Records for processing.

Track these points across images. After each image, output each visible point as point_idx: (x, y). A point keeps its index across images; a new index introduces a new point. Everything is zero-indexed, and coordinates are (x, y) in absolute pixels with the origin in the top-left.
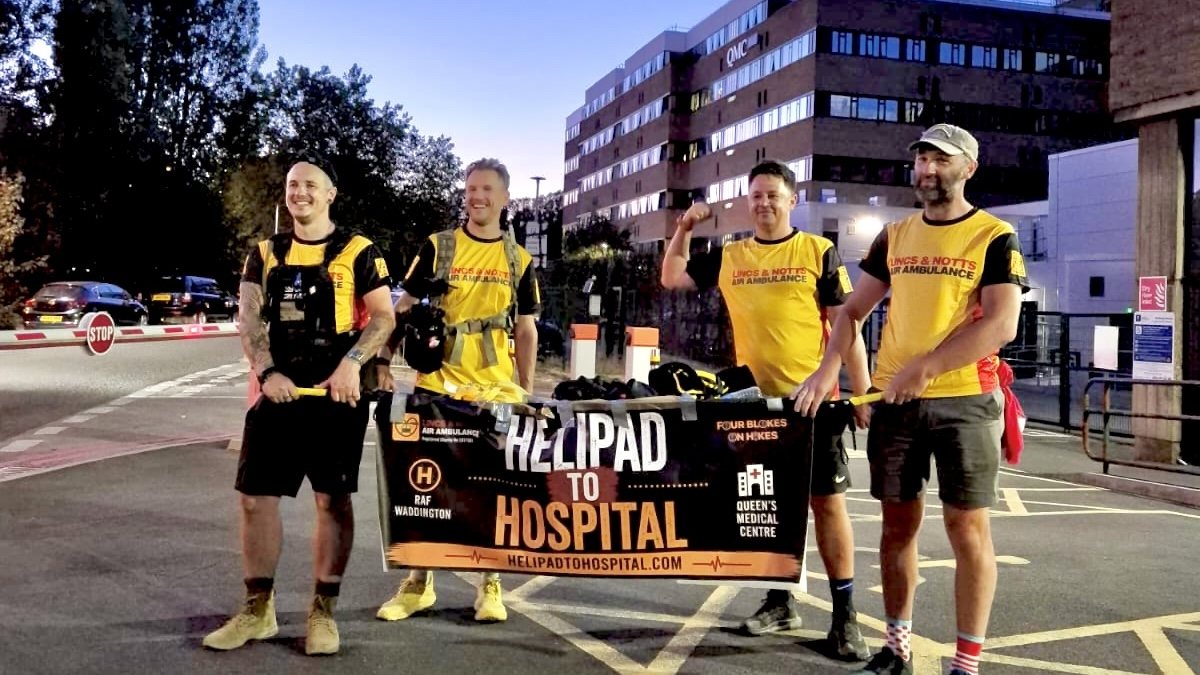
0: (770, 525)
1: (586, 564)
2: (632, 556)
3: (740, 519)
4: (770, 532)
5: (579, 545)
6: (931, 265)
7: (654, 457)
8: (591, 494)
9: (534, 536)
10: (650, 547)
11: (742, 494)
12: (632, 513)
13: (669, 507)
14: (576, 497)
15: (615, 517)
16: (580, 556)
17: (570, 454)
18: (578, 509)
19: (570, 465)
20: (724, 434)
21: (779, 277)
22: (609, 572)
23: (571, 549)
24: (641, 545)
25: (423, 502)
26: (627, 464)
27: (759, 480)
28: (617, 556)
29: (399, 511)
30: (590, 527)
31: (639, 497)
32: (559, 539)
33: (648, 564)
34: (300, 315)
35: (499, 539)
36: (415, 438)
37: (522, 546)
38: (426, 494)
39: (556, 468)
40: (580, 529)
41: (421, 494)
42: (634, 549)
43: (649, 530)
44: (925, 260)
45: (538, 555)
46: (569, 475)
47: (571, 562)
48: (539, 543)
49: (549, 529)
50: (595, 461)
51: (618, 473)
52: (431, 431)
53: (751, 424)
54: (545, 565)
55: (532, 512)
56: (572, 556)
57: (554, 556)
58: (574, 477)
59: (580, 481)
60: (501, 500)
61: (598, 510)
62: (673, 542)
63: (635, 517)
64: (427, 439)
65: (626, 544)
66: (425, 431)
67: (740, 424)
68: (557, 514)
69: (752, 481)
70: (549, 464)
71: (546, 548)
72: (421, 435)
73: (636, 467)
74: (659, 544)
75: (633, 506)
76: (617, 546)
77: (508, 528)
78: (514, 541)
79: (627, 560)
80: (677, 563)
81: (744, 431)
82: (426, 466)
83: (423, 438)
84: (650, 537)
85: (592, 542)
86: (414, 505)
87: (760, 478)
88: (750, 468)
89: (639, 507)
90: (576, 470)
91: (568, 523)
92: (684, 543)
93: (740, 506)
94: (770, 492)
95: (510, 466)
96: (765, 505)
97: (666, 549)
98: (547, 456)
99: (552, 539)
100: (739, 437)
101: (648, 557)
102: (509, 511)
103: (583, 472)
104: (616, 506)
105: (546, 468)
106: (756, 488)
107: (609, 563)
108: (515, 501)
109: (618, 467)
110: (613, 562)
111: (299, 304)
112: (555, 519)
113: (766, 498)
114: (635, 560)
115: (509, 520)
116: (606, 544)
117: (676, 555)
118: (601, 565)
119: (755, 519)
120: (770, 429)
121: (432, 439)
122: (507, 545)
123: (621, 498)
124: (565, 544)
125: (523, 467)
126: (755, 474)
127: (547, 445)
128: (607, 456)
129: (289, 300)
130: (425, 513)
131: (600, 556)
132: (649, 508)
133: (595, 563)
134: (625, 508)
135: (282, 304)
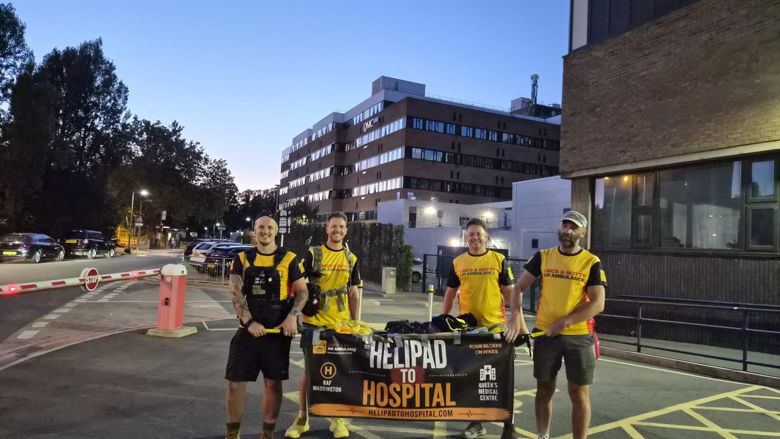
0: (494, 395)
1: (407, 414)
2: (429, 410)
3: (480, 391)
4: (494, 398)
5: (405, 404)
6: (565, 275)
7: (441, 362)
8: (412, 379)
9: (382, 400)
10: (438, 405)
11: (482, 379)
12: (430, 388)
13: (448, 385)
14: (404, 381)
15: (422, 391)
16: (404, 410)
17: (402, 360)
18: (405, 387)
19: (402, 366)
20: (473, 350)
21: (483, 272)
22: (418, 418)
23: (401, 407)
24: (434, 404)
25: (327, 384)
26: (429, 364)
27: (489, 373)
28: (422, 410)
29: (315, 388)
30: (410, 396)
31: (434, 381)
32: (395, 401)
33: (437, 414)
34: (263, 292)
35: (365, 402)
36: (324, 352)
37: (376, 405)
38: (329, 380)
39: (395, 367)
40: (405, 397)
41: (326, 380)
42: (431, 407)
43: (438, 397)
44: (562, 272)
45: (383, 409)
46: (401, 370)
47: (400, 413)
48: (385, 403)
49: (390, 396)
50: (414, 364)
51: (425, 369)
52: (332, 349)
53: (485, 346)
54: (387, 414)
55: (382, 388)
56: (400, 410)
57: (391, 410)
58: (404, 371)
59: (407, 373)
60: (366, 383)
61: (414, 387)
62: (449, 403)
63: (432, 391)
64: (330, 353)
65: (427, 404)
66: (329, 349)
67: (480, 346)
68: (395, 389)
69: (486, 373)
70: (392, 365)
71: (388, 406)
72: (327, 351)
73: (433, 367)
74: (442, 404)
75: (431, 385)
76: (423, 405)
77: (369, 396)
78: (372, 403)
79: (427, 412)
80: (450, 413)
81: (483, 349)
82: (329, 366)
83: (328, 352)
84: (438, 400)
85: (411, 403)
86: (323, 386)
87: (490, 371)
88: (486, 367)
89: (434, 386)
90: (405, 368)
91: (400, 394)
92: (454, 403)
93: (480, 385)
94: (494, 379)
95: (372, 365)
96: (492, 385)
97: (445, 406)
98: (391, 361)
99: (391, 402)
100: (480, 352)
101: (437, 411)
102: (369, 388)
103: (408, 369)
104: (423, 385)
105: (390, 367)
106: (488, 376)
107: (418, 414)
108: (373, 383)
109: (425, 366)
110: (420, 413)
111: (263, 287)
112: (394, 392)
113: (492, 381)
114: (431, 412)
115: (369, 392)
116: (418, 404)
117: (450, 409)
118: (415, 414)
119: (487, 391)
120: (495, 349)
121: (333, 353)
122: (368, 405)
123: (426, 382)
124: (398, 404)
125: (379, 366)
126: (488, 370)
127: (390, 355)
128: (420, 361)
129: (257, 284)
130: (328, 389)
131: (414, 410)
132: (439, 386)
133: (412, 414)
134: (427, 386)
135: (254, 286)
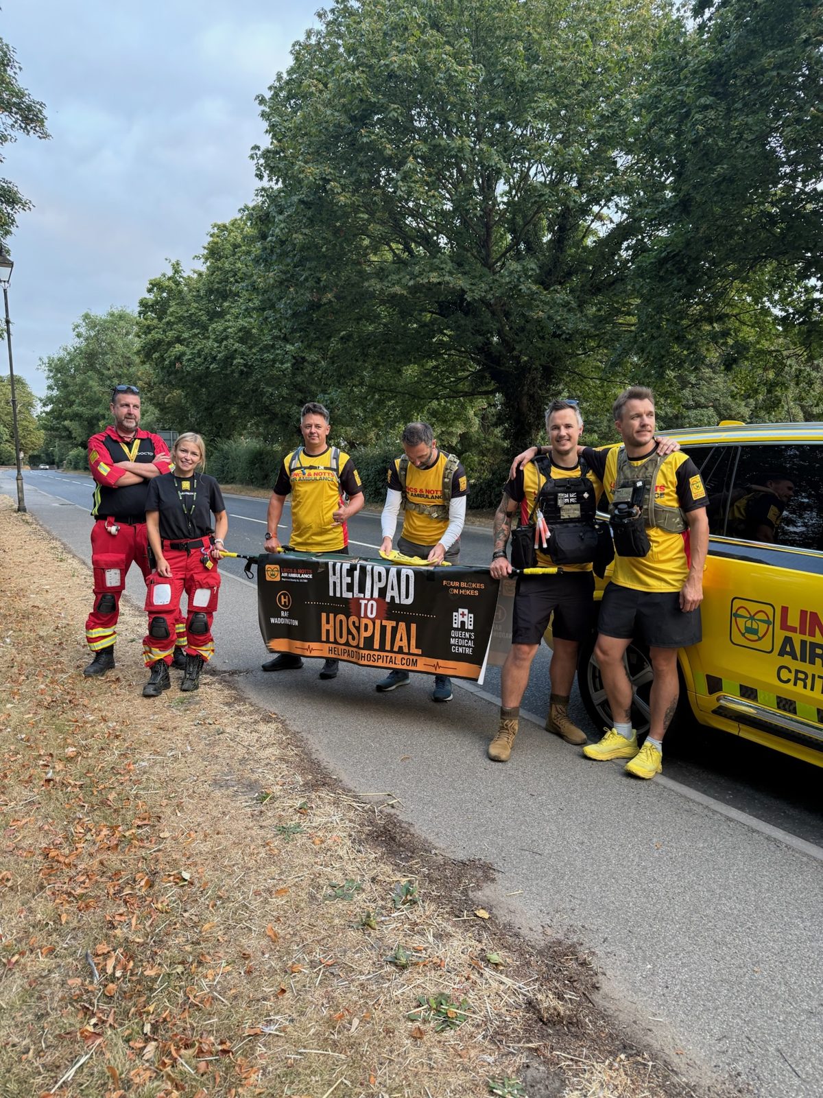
0: (469, 647)
1: (364, 657)
2: (390, 655)
3: (452, 641)
4: (469, 651)
5: (362, 644)
7: (407, 597)
8: (372, 613)
9: (341, 635)
10: (401, 651)
11: (455, 626)
12: (393, 628)
13: (414, 627)
14: (363, 614)
15: (383, 628)
16: (362, 652)
17: (362, 588)
18: (364, 621)
19: (362, 595)
20: (447, 588)
22: (376, 664)
23: (359, 646)
24: (396, 649)
25: (285, 615)
26: (393, 598)
27: (465, 619)
28: (381, 653)
29: (272, 620)
30: (369, 634)
31: (398, 619)
32: (353, 638)
33: (399, 661)
35: (323, 637)
36: (278, 579)
37: (335, 641)
39: (354, 596)
40: (364, 634)
42: (392, 651)
43: (401, 639)
45: (343, 647)
46: (361, 601)
47: (358, 655)
48: (343, 640)
49: (349, 631)
50: (376, 595)
51: (388, 603)
52: (286, 575)
53: (463, 584)
54: (346, 654)
55: (341, 622)
56: (359, 651)
57: (351, 648)
58: (363, 602)
59: (366, 605)
60: (324, 615)
61: (374, 623)
62: (414, 650)
63: (394, 630)
64: (284, 579)
65: (388, 647)
66: (283, 575)
67: (457, 584)
68: (353, 623)
69: (461, 619)
70: (351, 593)
71: (347, 643)
72: (281, 577)
73: (397, 601)
74: (406, 650)
75: (394, 623)
77: (328, 631)
78: (331, 638)
79: (387, 657)
80: (415, 663)
81: (459, 588)
82: (284, 595)
83: (282, 579)
84: (401, 643)
85: (369, 642)
86: (280, 617)
87: (466, 617)
88: (461, 610)
89: (397, 624)
90: (364, 599)
91: (358, 629)
92: (419, 652)
93: (453, 633)
94: (471, 628)
95: (331, 594)
96: (467, 635)
97: (409, 654)
98: (350, 587)
99: (350, 638)
100: (456, 591)
101: (400, 656)
102: (328, 622)
103: (369, 600)
104: (385, 622)
105: (349, 595)
106: (463, 623)
107: (377, 658)
108: (331, 615)
109: (388, 599)
110: (379, 658)
112: (352, 627)
113: (468, 630)
114: (391, 658)
115: (328, 626)
116: (377, 645)
117: (415, 658)
118: (372, 659)
119: (461, 642)
120: (475, 589)
121: (287, 580)
122: (327, 641)
123: (388, 619)
124: (356, 642)
125: (338, 595)
126: (463, 615)
127: (349, 580)
128: (383, 592)
130: (286, 621)
131: (372, 653)
132: (402, 625)
133: (369, 658)
134: (390, 624)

Requirement.
From the start of the records through the line holding "61: (598, 510)", inclusive, write the lines out again with "top-left" swapped for "upper-left" and everything else unchanged. Leave the pictures out.

Task solution.
Track these points across images. After each image, output each visible point as point_idx: (x, y). A point keeps its index across images; a new index introduces a new point. Everything is zero-indexed, and coordinates are (x, y) in absolute pixels with the origin in the upper-left.
0: (770, 525)
1: (586, 564)
2: (632, 556)
3: (740, 519)
4: (770, 532)
5: (579, 545)
6: (931, 265)
7: (654, 457)
8: (591, 494)
9: (534, 536)
10: (650, 547)
11: (742, 494)
12: (632, 513)
13: (669, 507)
14: (576, 497)
15: (615, 517)
16: (580, 556)
17: (570, 454)
18: (578, 509)
19: (570, 465)
20: (724, 434)
21: (779, 277)
22: (609, 572)
23: (571, 549)
24: (641, 545)
25: (423, 502)
26: (627, 464)
27: (759, 480)
28: (617, 556)
29: (399, 511)
30: (590, 527)
31: (639, 497)
32: (559, 539)
33: (648, 564)
34: (300, 315)
35: (499, 539)
36: (415, 438)
37: (522, 546)
38: (426, 494)
39: (556, 468)
40: (580, 529)
41: (421, 494)
42: (634, 549)
43: (649, 530)
44: (925, 260)
45: (538, 555)
46: (569, 475)
47: (571, 562)
48: (539, 543)
49: (549, 529)
50: (595, 461)
51: (618, 473)
52: (431, 431)
53: (751, 424)
54: (545, 565)
55: (532, 512)
56: (572, 556)
57: (554, 556)
58: (574, 477)
59: (580, 481)
60: (501, 500)
61: (598, 510)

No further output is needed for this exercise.